(DATASET CONTENT)
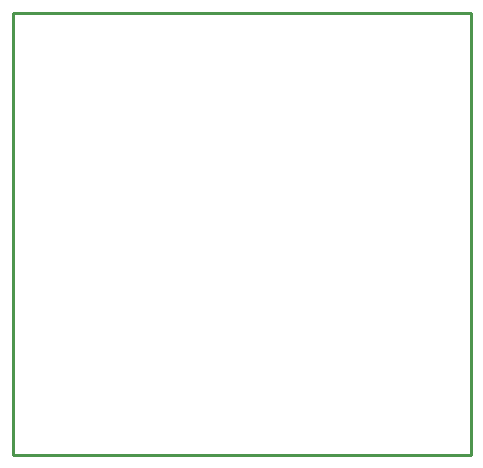
<source format=gm1>
G04*
G04 #@! TF.GenerationSoftware,Altium Limited,Altium Designer,22.0.2 (36)*
G04*
G04 Layer_Color=16711935*
%FSLAX25Y25*%
%MOIN*%
G70*
G04*
G04 #@! TF.SameCoordinates,6254A404-E27F-44A1-9D7E-EC7B5FB13BA1*
G04*
G04*
G04 #@! TF.FilePolarity,Positive*
G04*
G01*
G75*
%ADD11C,0.01000*%
D11*
Y147500D01*
Y0D02*
X152500D01*
X152500Y147500D02*
X152500Y0D01*
X0Y147500D02*
X152500D01*
M02*

</source>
(End DATASET CONTENT)
With the images removed, reproduce all the material above word for word.

<source format=gm1>
G04*
G04 #@! TF.GenerationSoftware,Altium Limited,Altium Designer,22.0.2 (36)*
G04*
G04 Layer_Color=16711935*
%FSLAX25Y25*%
%MOIN*%
G70*
G04*
G04 #@! TF.SameCoordinates,6254A404-E27F-44A1-9D7E-EC7B5FB13BA1*
G04*
G04*
G04 #@! TF.FilePolarity,Positive*
G04*
G01*
G75*
%ADD11C,0.01000*%
D11*
Y147500D01*
Y0D02*
X152500D01*
X152500Y147500D02*
X152500Y0D01*
X0Y147500D02*
X152500D01*
M02*

</source>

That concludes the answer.